Questo grido viene utilizzato da persone ispirate all’Islam, ma che in realtà utilizzano questa religione come pretesto per dare sfogo ad una condizione umana disperata. Accadeva anche nel passato soprattutto nell’Europa dell’Ottocento, dove molti criminali comuni e assassini, affrontavano il patibolo al grido di “Viva L’Anarchia”,  non perché tra di loro fosse maturata una qualche coscienza politica rivoluzionaria, ma per mascherare fino all’ultimo una esistenza misera ed inutile. Stesso principio vale per la milizia Confederata della Guerra di Secessione, la quale, calpestata dal sogno americano, finì col costituirsi in bande di fuorilegge compiendo rapine e razzie al grido del “rebel yell” (il loro storico grido di battaglia),  divenuto lentamente la loro unica voce. Un eco rumoroso simile a quello che ogni tanto si sente nelle curve da stadio dove si dichiara l’odio per gli avversari e dove i suoni vocali si confondono, diventando lo strumento preferito di chi non ha molto da dire, ma pretende lo stesso di farsi sentire, è come un “Io ci sono”…”non vi dimenticate di me, non mi abbandonate”!   Così quel “viva l’anarchia” o “Dio è il più grande” o come “boia chi molla” diventano una bandiera per coprire una profonda voragine interiore. Credo che la questione “fondamentalismo” (vuoi politico, vuoi religioso) si possa spiegare su di un piano psicologico con la parola “solitudine abbandonica”.

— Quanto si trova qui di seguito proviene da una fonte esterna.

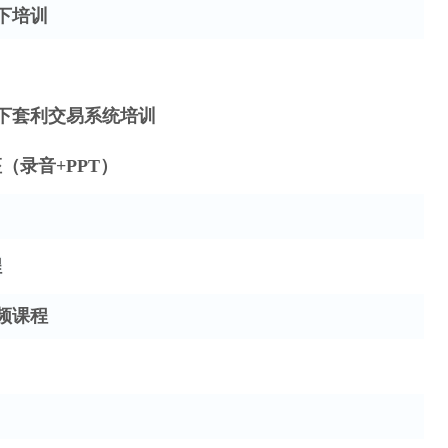
线下培训
线下套利交易系统培训
座（录音+PPT）
程
频课程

La solitudine abbandonica è cara alla psicoanalisi e in certi casi non porta alla depressione, ma alla paranoia spingendo la coscienza verso una condizione aliena. Sentirsi “alieni” vuol dire perdere il proprio senso di appartenenza al genere umano, smarrire il senso profondo di se stessi. Immaginiamo un alieno che scende sulla terra, che come prima cosa cerca di capire dove si trova, egli è guardingo e pronto a scovare i possibili pericoli per la sua incolumità con la preoccupazione di non essere compreso da quelli che incontrerà sul suo cammino o di essere scambiato per un nemico. In siffatte situazioni l’inconscio spesso gioca d’anticipo, inventandosi un possibile persecutore…del resto “meglio sentirsi perseguitati che depressi o incompresi”.    Così l’identificazione di un nemico, per giunta legittimato attraverso il sacro, serve a rafforzare e sostenere un Sé fragile e destrutturato.

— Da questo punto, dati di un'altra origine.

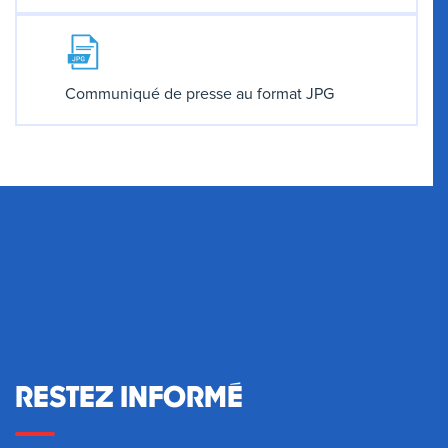
Communiqué de presse au format JPG
RESTEZ INFORMÉ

In una interiorità povera e disarticolata, priva di risorse e dove i processi simbolici sono rimasti bloccati, si può strutturare una relazione con gli altri fondata sul conflitto. Ne consegue che l’unica relazione significativa che queste persone riescono a creare ed a gestire è quella con il ‘nemico infedele’ che finisce con l’essere l’unica certezza e l’unica sicurezza nella loro misera esistenza. Si potrebbe dire in conclusione che più è forte l’urlo più grande è la disperazione.